- [Task description]:
Reproduce every line of the material below, substituting "vernacular name" for each occurrence of "common name" and leaving everything else unchanged. Omit the pictures from your answer.

- [Excerpted data]:
►
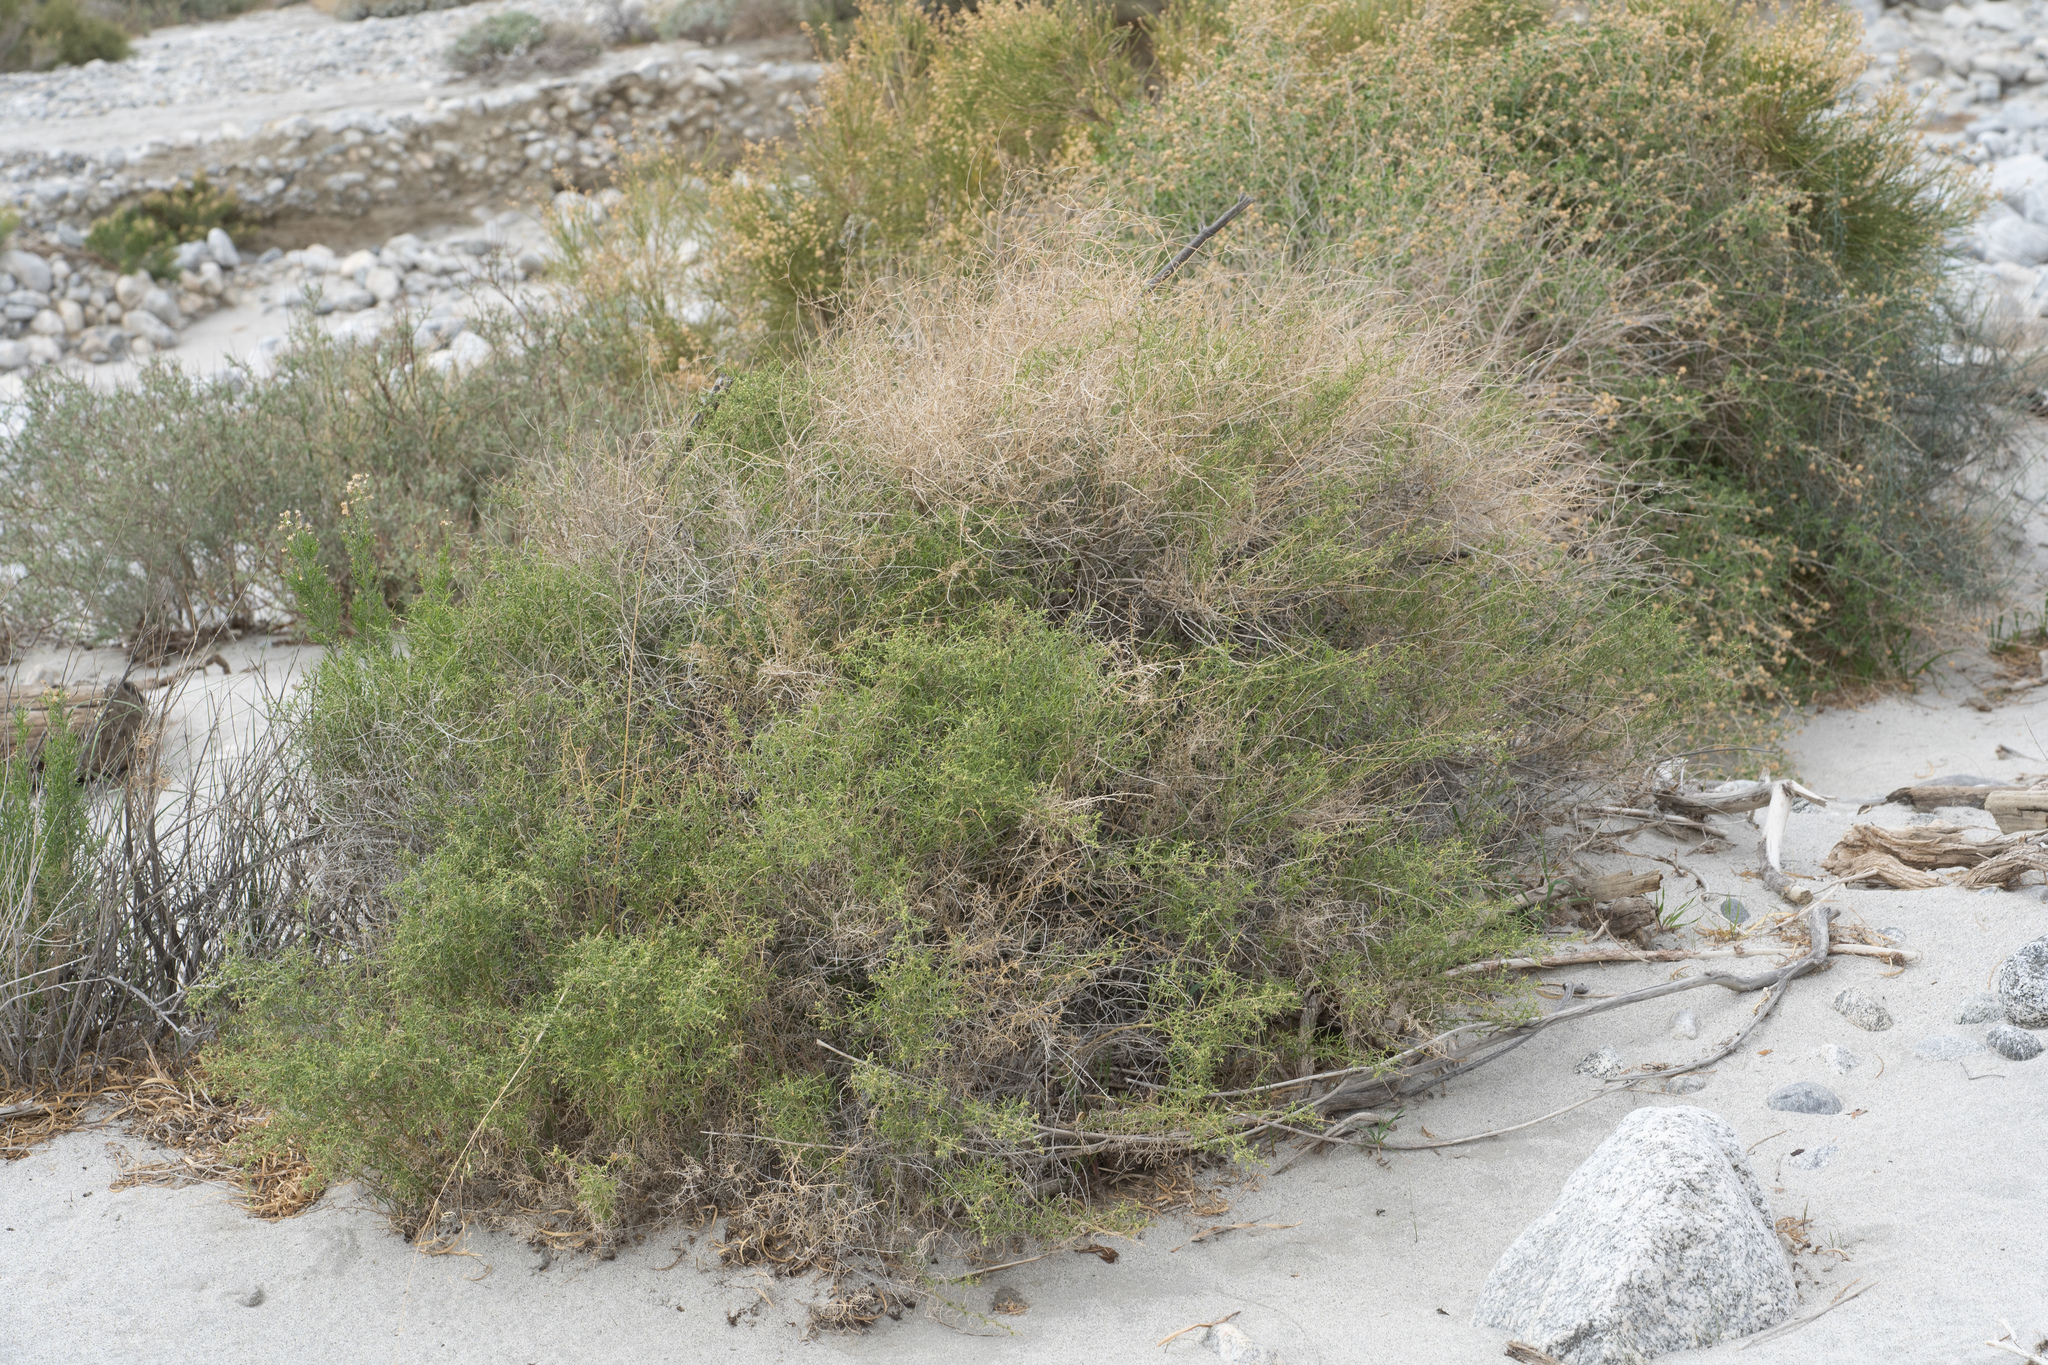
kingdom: Plantae
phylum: Tracheophyta
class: Magnoliopsida
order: Asterales
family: Asteraceae
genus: Ambrosia
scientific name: Ambrosia salsola
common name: Burrobrush
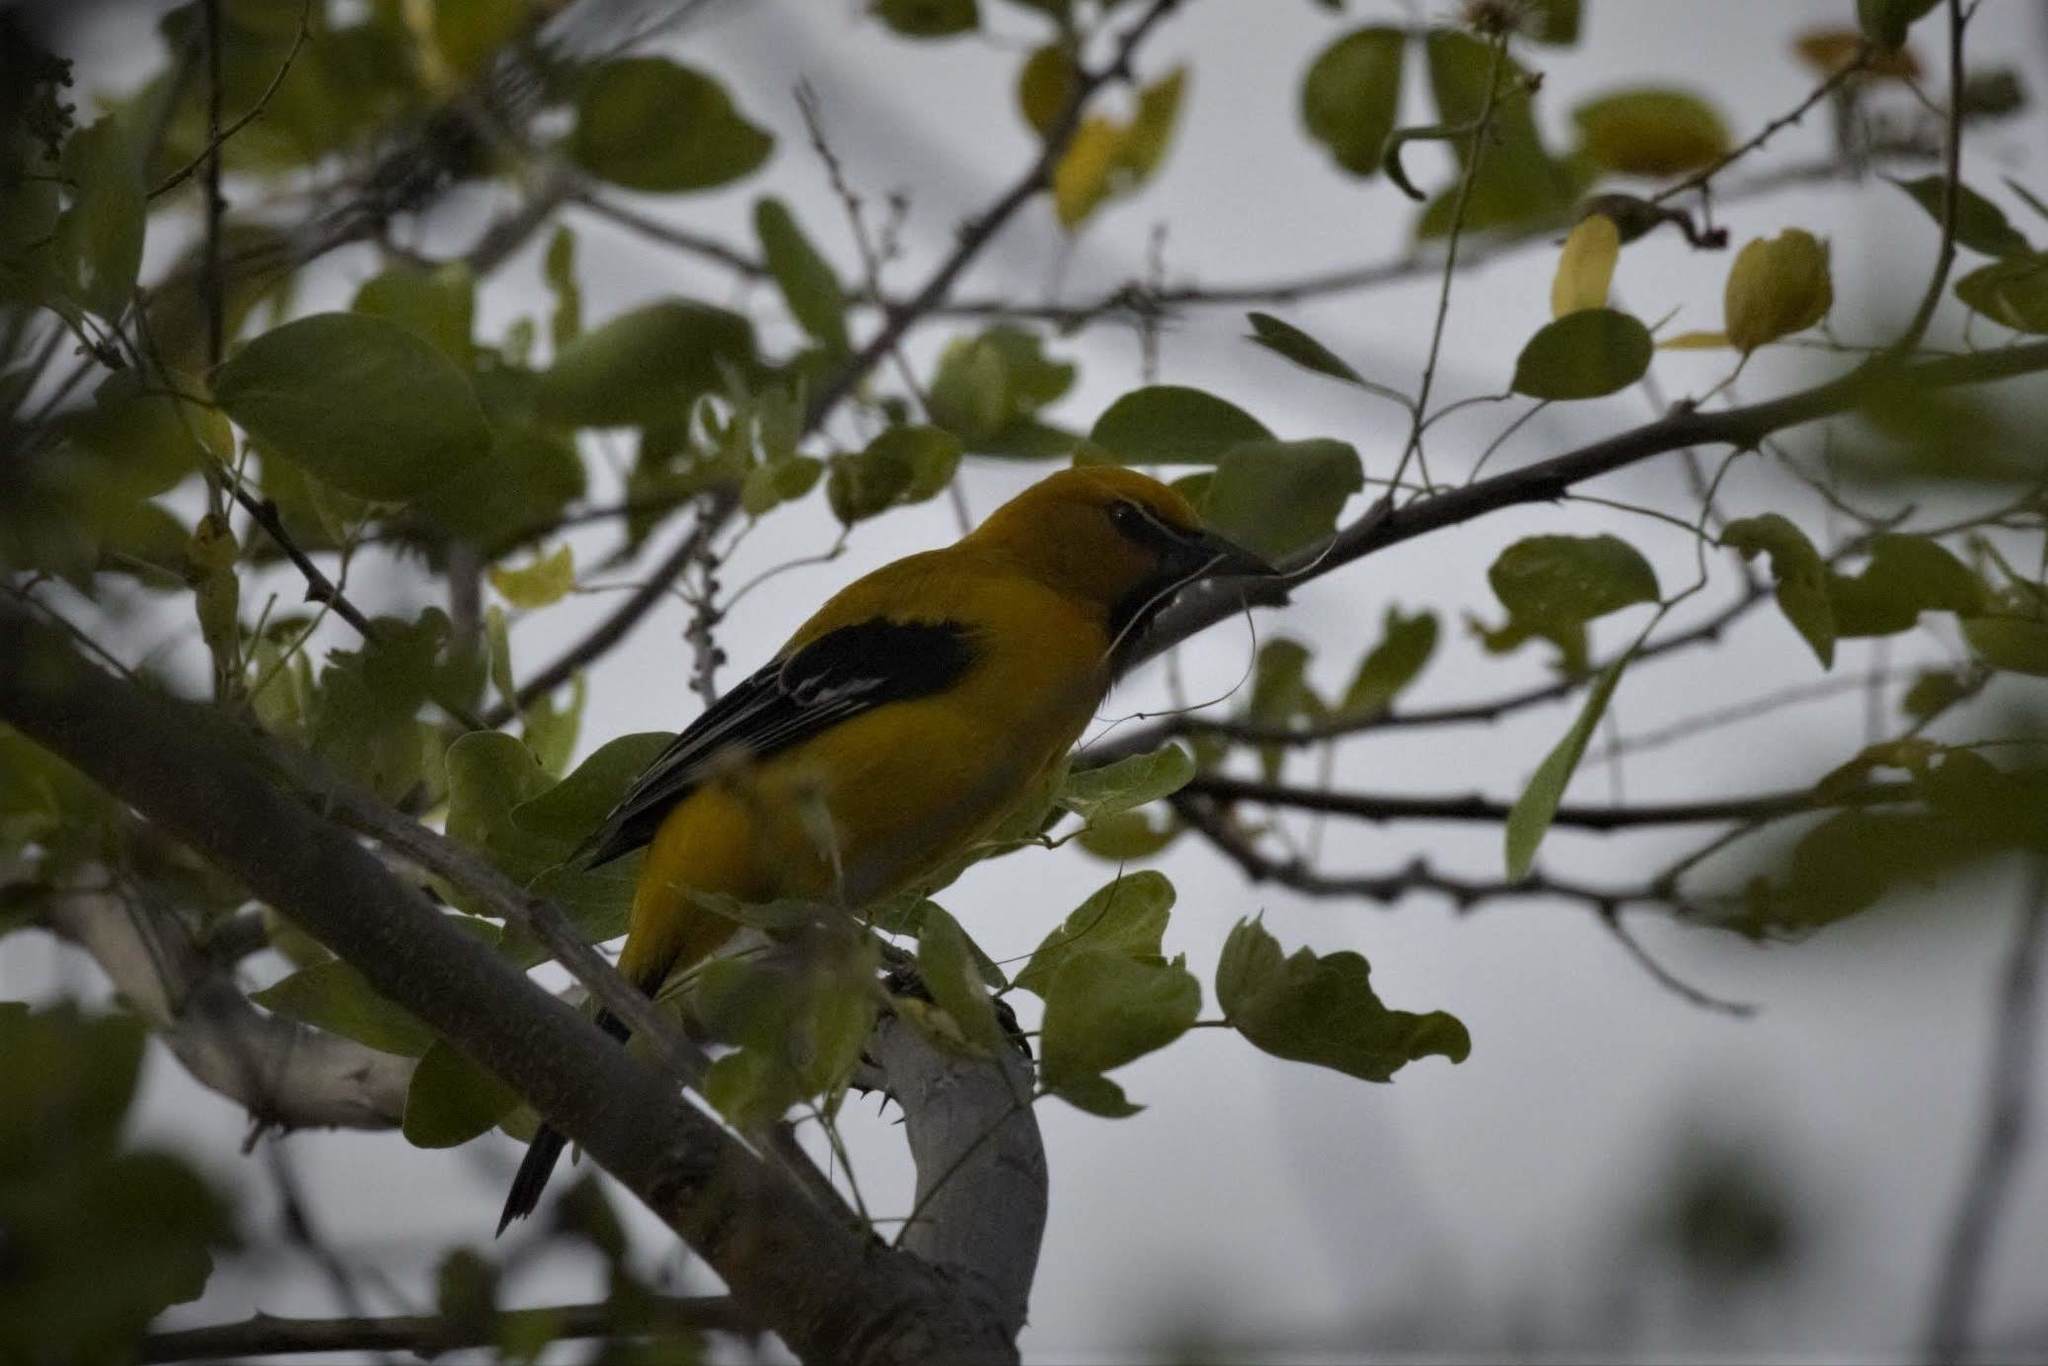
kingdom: Animalia
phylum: Chordata
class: Aves
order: Passeriformes
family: Icteridae
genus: Icterus
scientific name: Icterus nigrogularis
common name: Yellow oriole
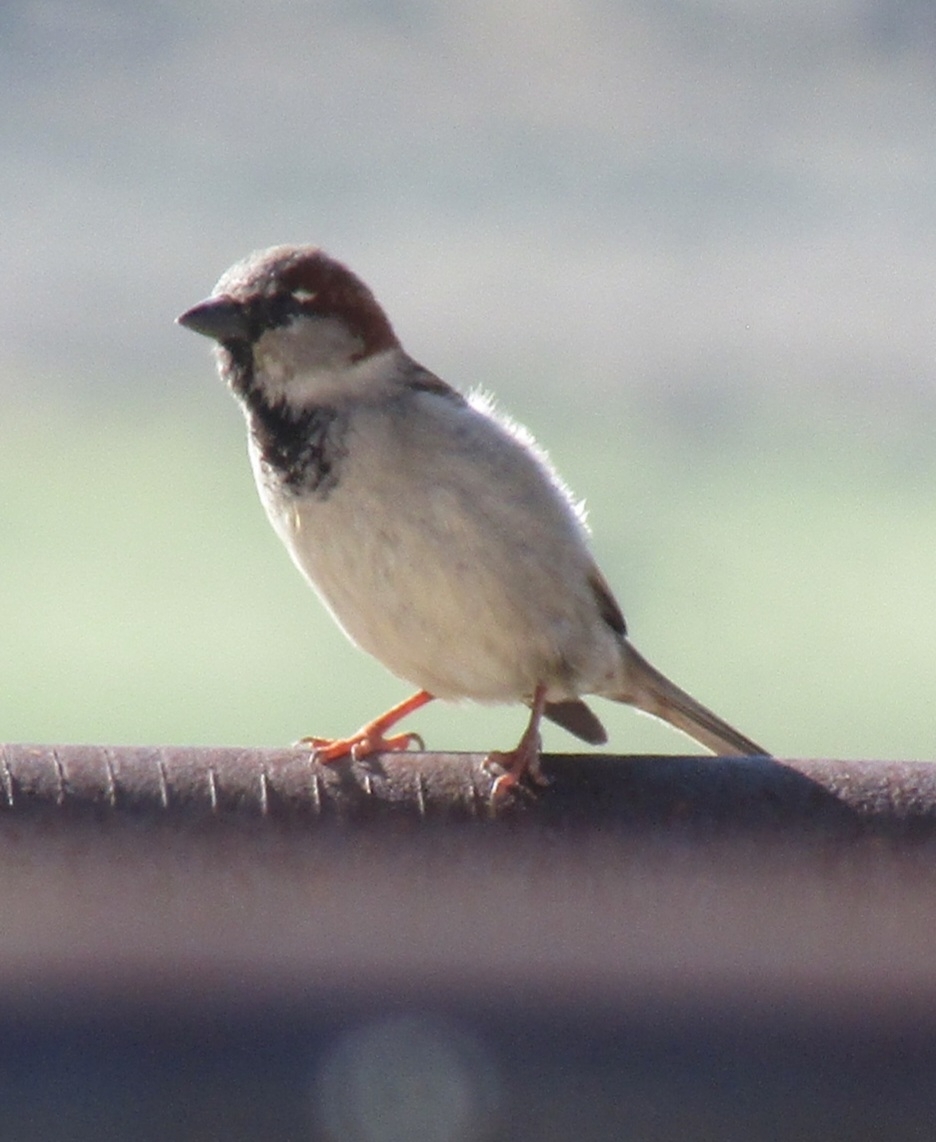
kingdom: Animalia
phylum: Chordata
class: Aves
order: Passeriformes
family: Passeridae
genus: Passer
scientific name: Passer domesticus
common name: House sparrow
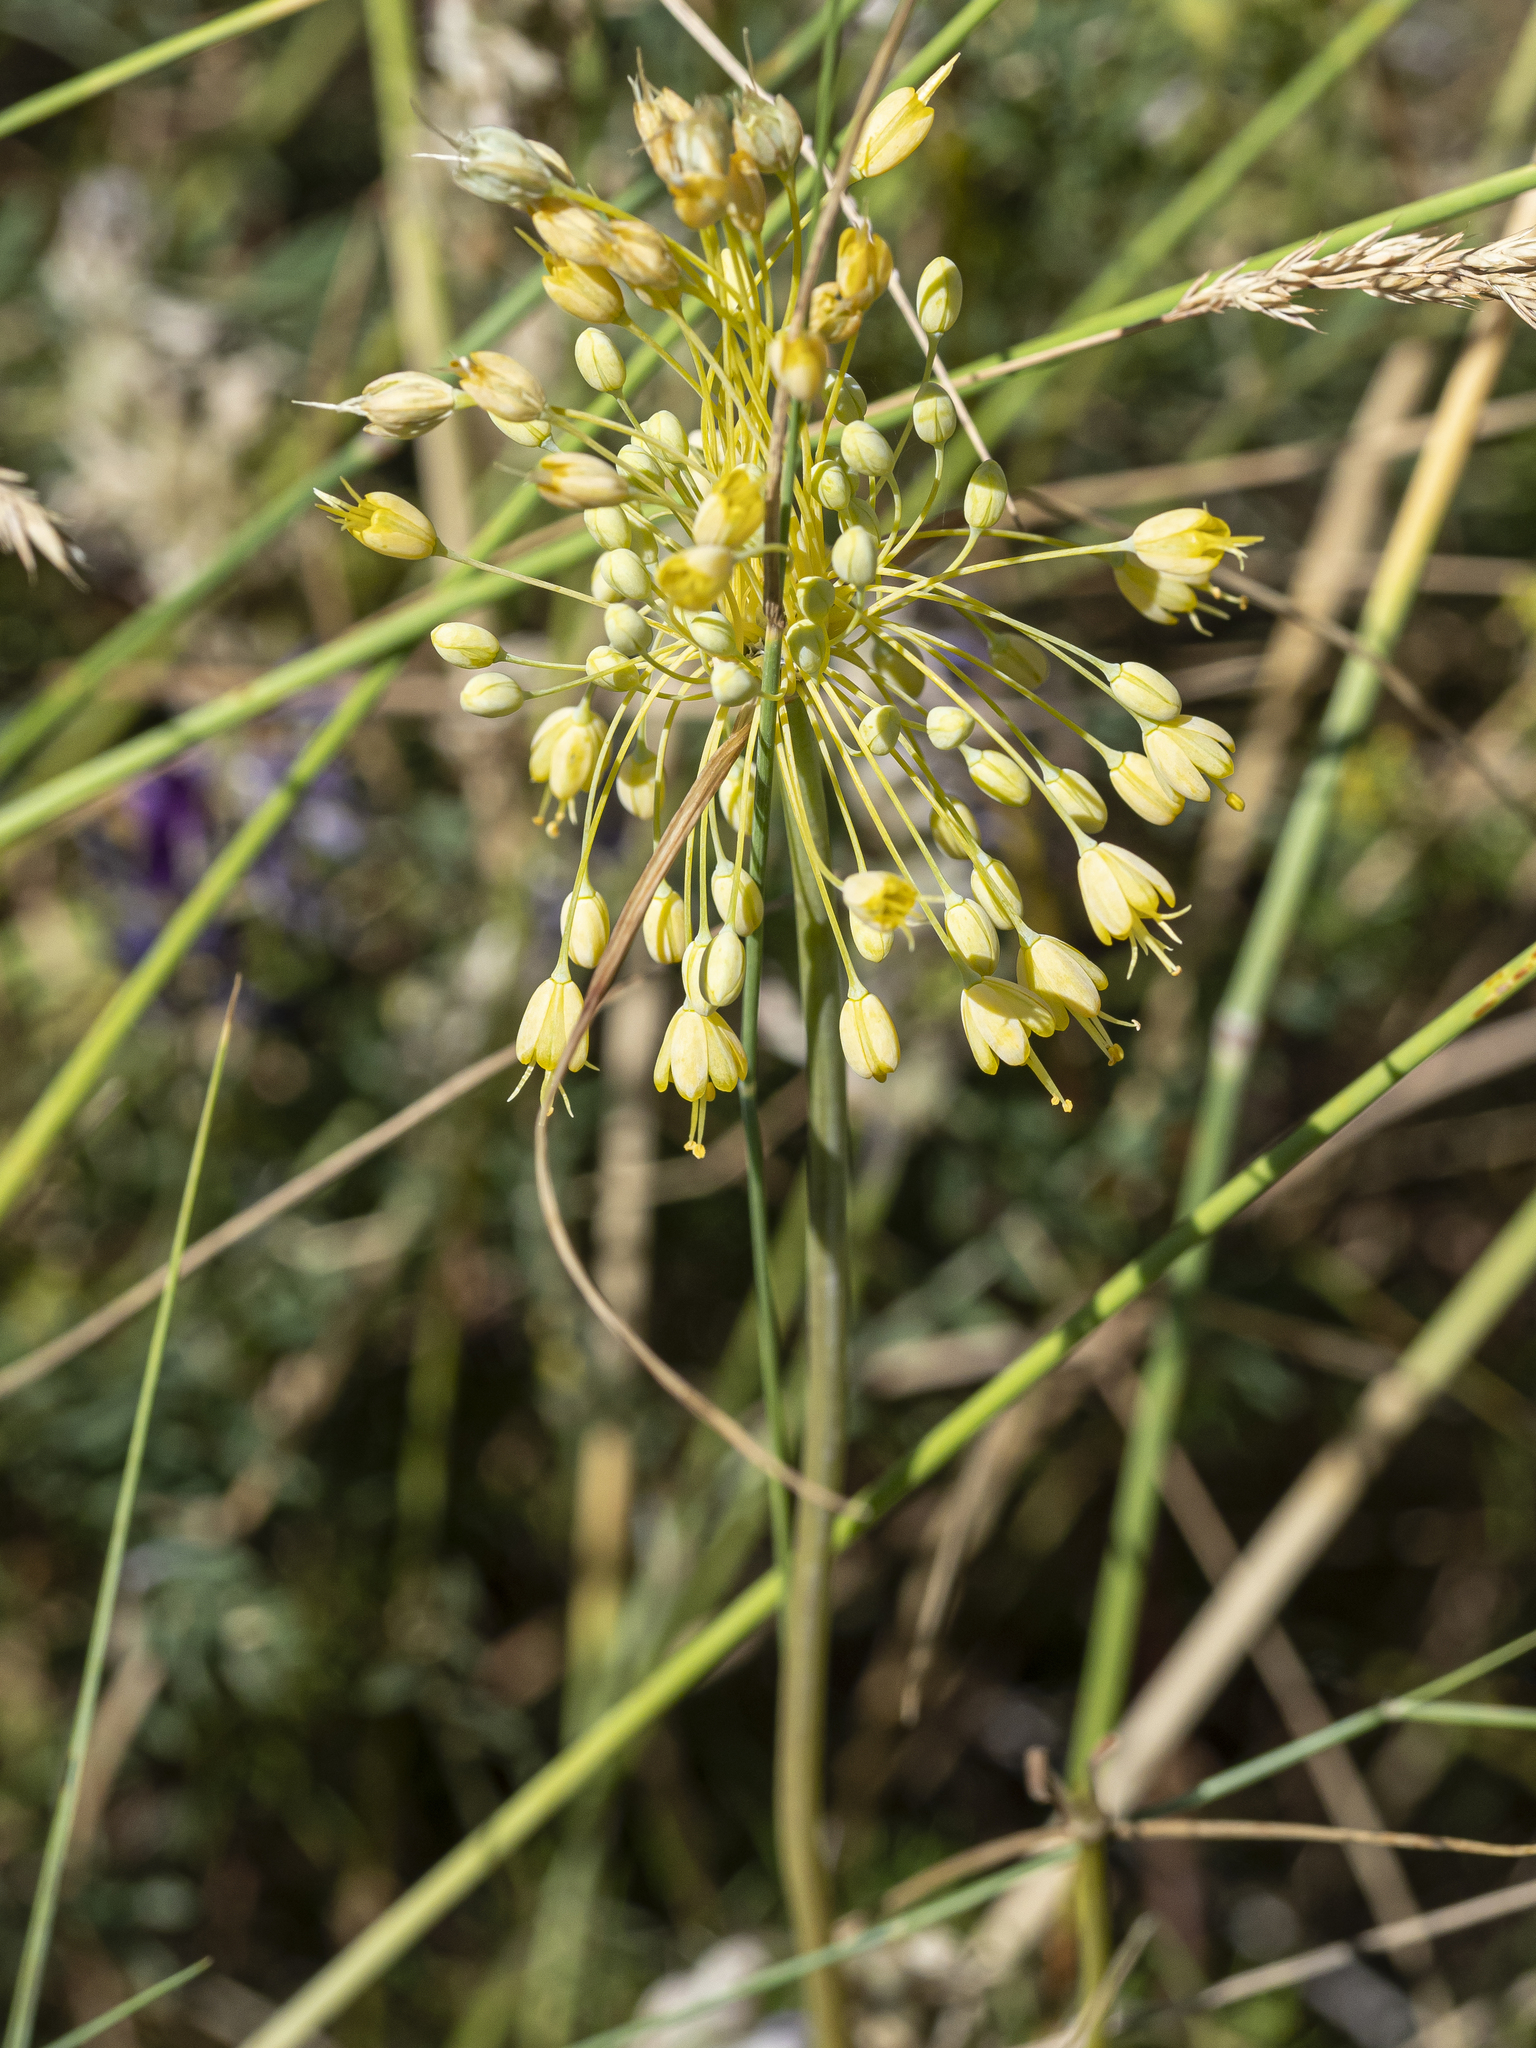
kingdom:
◄
- [Task result]:
kingdom: Plantae
phylum: Tracheophyta
class: Magnoliopsida
order: Asterales
family: Asteraceae
genus: Ambrosia
scientific name: Ambrosia salsola
vernacular name: Burrobrush
kingdom: Animalia
phylum: Chordata
class: Aves
order: Passeriformes
family: Icteridae
genus: Icterus
scientific name: Icterus nigrogularis
vernacular name: Yellow oriole
kingdom: Animalia
phylum: Chordata
class: Aves
order: Passeriformes
family: Passeridae
genus: Passer
scientific name: Passer domesticus
vernacular name: House sparrow
kingdom:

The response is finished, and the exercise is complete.